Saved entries
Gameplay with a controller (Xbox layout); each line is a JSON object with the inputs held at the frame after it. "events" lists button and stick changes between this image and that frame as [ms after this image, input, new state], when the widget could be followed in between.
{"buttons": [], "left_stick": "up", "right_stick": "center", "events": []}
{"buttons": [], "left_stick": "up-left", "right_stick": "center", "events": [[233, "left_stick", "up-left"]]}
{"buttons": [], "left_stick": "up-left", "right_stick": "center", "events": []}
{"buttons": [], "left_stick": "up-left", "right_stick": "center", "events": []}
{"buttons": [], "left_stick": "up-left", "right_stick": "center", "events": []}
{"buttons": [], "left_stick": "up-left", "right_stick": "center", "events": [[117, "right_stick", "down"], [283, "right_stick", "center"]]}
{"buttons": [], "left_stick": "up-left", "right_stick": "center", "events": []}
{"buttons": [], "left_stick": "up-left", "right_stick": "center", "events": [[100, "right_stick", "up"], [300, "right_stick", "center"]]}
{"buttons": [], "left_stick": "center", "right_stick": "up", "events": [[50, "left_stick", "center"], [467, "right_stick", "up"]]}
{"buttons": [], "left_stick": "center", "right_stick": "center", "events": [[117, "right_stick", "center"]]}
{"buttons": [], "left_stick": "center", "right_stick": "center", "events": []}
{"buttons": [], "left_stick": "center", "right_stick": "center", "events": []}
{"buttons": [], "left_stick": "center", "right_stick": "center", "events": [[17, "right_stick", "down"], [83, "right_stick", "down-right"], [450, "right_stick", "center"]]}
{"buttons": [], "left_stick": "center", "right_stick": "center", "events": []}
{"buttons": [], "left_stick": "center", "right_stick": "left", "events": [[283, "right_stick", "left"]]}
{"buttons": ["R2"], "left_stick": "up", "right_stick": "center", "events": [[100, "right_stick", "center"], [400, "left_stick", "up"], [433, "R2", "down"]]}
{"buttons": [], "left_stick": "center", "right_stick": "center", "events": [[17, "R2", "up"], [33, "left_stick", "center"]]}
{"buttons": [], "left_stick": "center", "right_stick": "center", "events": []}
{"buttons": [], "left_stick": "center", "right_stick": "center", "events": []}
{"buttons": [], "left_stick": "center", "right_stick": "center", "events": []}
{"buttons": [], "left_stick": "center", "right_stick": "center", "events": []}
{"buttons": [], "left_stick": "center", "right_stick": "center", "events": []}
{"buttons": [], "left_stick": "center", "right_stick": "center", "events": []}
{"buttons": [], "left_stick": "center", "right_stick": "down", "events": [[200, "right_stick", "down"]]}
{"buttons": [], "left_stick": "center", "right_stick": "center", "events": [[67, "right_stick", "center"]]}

**TASK OBJECTIVE:**
Find the word "down" in the entries above, then copy each line that holds it.

**RESULT:**
{"buttons": [], "left_stick": "up-left", "right_stick": "center", "events": [[117, "right_stick", "down"], [283, "right_stick", "center"]]}
{"buttons": [], "left_stick": "center", "right_stick": "center", "events": [[17, "right_stick", "down"], [83, "right_stick", "down-right"], [450, "right_stick", "center"]]}
{"buttons": ["R2"], "left_stick": "up", "right_stick": "center", "events": [[100, "right_stick", "center"], [400, "left_stick", "up"], [433, "R2", "down"]]}
{"buttons": [], "left_stick": "center", "right_stick": "down", "events": [[200, "right_stick", "down"]]}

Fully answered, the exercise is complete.